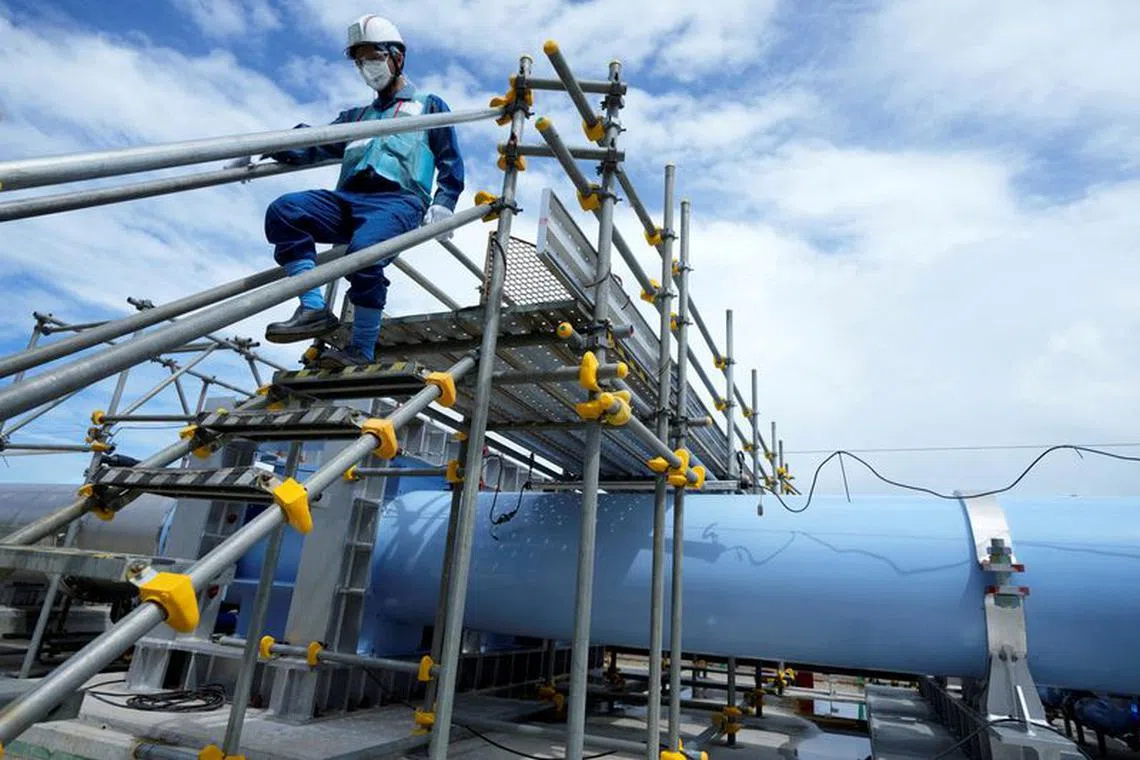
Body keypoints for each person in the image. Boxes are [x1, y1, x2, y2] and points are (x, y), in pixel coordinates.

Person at [256, 15, 464, 368]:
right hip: (347, 200)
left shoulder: (429, 105)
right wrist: (264, 147)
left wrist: (446, 201)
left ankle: (361, 350)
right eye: (360, 61)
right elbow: (313, 143)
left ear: (397, 57)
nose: (367, 67)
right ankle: (313, 309)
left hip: (399, 201)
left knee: (365, 254)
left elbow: (450, 158)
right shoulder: (355, 117)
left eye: (374, 57)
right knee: (285, 210)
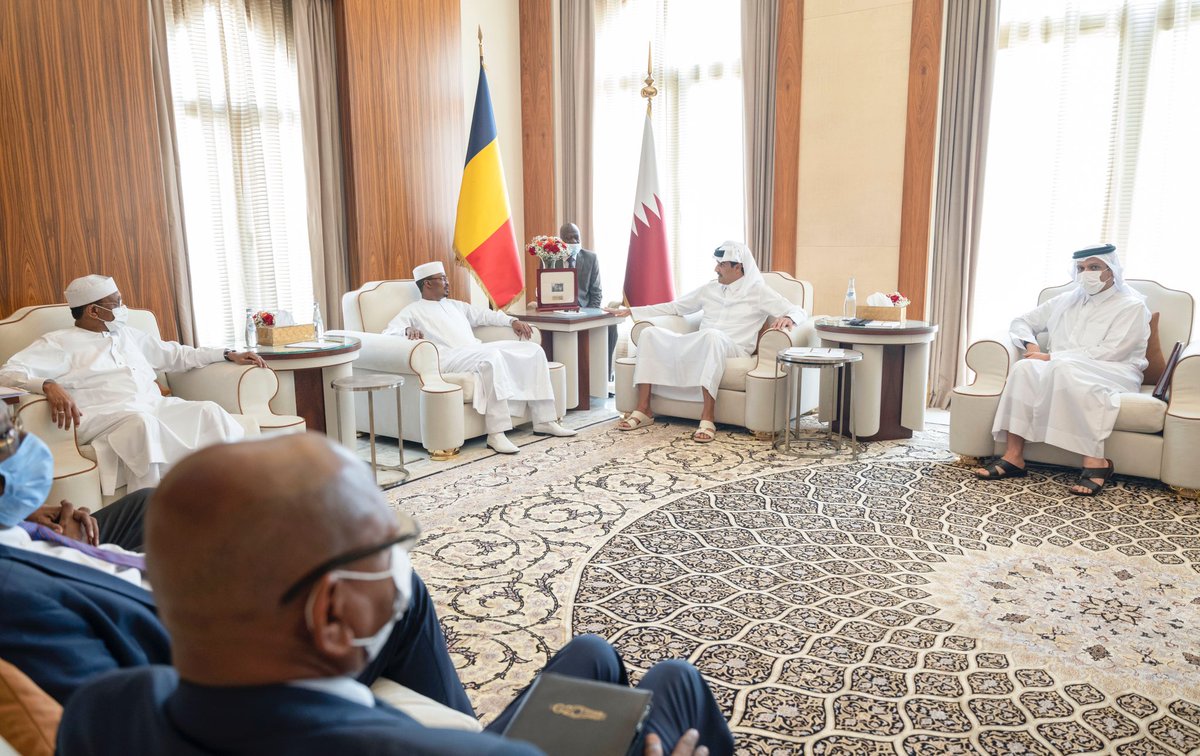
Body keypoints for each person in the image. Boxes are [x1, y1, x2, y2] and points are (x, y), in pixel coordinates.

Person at [57, 434, 735, 755]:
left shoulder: (104, 712)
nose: (401, 567)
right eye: (386, 547)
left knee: (591, 656)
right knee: (675, 681)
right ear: (332, 614)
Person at [0, 274, 265, 495]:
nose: (122, 308)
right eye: (116, 303)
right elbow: (8, 373)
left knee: (209, 412)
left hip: (153, 406)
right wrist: (47, 385)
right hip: (105, 416)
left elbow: (176, 355)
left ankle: (231, 494)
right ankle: (149, 512)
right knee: (143, 424)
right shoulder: (58, 342)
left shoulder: (126, 334)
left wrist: (226, 354)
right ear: (93, 310)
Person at [974, 243, 1151, 496]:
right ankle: (1014, 457)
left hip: (1115, 369)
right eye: (1081, 268)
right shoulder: (1066, 300)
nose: (1086, 273)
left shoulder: (1131, 306)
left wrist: (1050, 357)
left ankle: (1096, 462)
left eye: (1094, 267)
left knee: (1061, 368)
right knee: (1024, 367)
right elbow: (1021, 322)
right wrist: (1032, 346)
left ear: (1111, 270)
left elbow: (1113, 350)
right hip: (1059, 365)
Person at [605, 242, 806, 442]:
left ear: (738, 266)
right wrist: (632, 311)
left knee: (712, 336)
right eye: (717, 264)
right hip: (704, 341)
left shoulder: (758, 291)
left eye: (721, 265)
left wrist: (790, 318)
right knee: (649, 333)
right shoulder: (710, 288)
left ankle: (708, 417)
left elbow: (798, 310)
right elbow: (675, 307)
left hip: (734, 348)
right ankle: (644, 410)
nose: (716, 269)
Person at [384, 261, 576, 454]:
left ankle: (544, 421)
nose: (447, 282)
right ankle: (496, 433)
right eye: (442, 279)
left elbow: (485, 315)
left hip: (474, 350)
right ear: (427, 283)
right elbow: (388, 333)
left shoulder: (455, 305)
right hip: (449, 357)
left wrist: (512, 320)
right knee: (491, 358)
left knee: (533, 350)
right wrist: (406, 330)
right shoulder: (413, 310)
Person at [561, 221, 618, 383]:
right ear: (561, 240)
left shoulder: (590, 258)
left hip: (585, 310)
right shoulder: (551, 257)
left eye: (576, 237)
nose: (573, 241)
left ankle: (605, 375)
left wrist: (589, 315)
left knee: (611, 327)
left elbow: (596, 293)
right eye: (568, 238)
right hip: (559, 312)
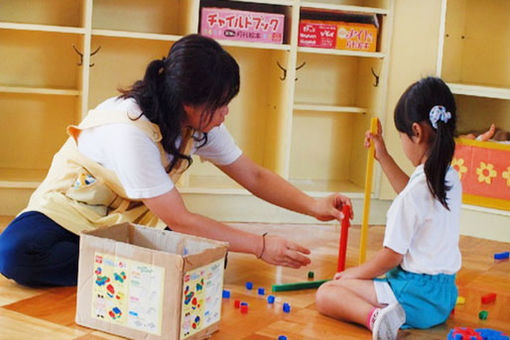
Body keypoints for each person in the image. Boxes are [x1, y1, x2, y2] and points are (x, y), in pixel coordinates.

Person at [0, 34, 351, 287]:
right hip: (69, 210)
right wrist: (260, 246)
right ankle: (131, 263)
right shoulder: (131, 128)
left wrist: (313, 205)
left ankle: (120, 260)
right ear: (188, 102)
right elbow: (179, 219)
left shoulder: (199, 124)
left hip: (134, 219)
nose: (226, 113)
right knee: (14, 254)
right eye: (221, 104)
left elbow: (254, 176)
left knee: (211, 256)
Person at [315, 77, 461, 340]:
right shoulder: (449, 178)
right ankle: (389, 312)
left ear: (416, 132)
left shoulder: (415, 194)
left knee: (327, 293)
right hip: (444, 296)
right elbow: (413, 196)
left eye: (401, 136)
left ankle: (376, 319)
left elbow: (390, 257)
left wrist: (351, 275)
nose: (402, 142)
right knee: (348, 287)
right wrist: (383, 156)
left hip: (412, 296)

### EXERCISE DESCRIPTION
Write out exactly, and only, each line from the one with "right shoulder: (449, 178)" down to the last line of the records above.

### ANSWER BELOW
right shoulder: (449, 178)
right ankle: (389, 312)
left ear: (416, 132)
left shoulder: (415, 194)
left knee: (327, 293)
right hip: (444, 296)
right elbow: (413, 196)
left eye: (401, 136)
left ankle: (376, 319)
left elbow: (390, 257)
left wrist: (351, 275)
nose: (402, 142)
right knee: (348, 287)
right wrist: (383, 156)
left hip: (412, 296)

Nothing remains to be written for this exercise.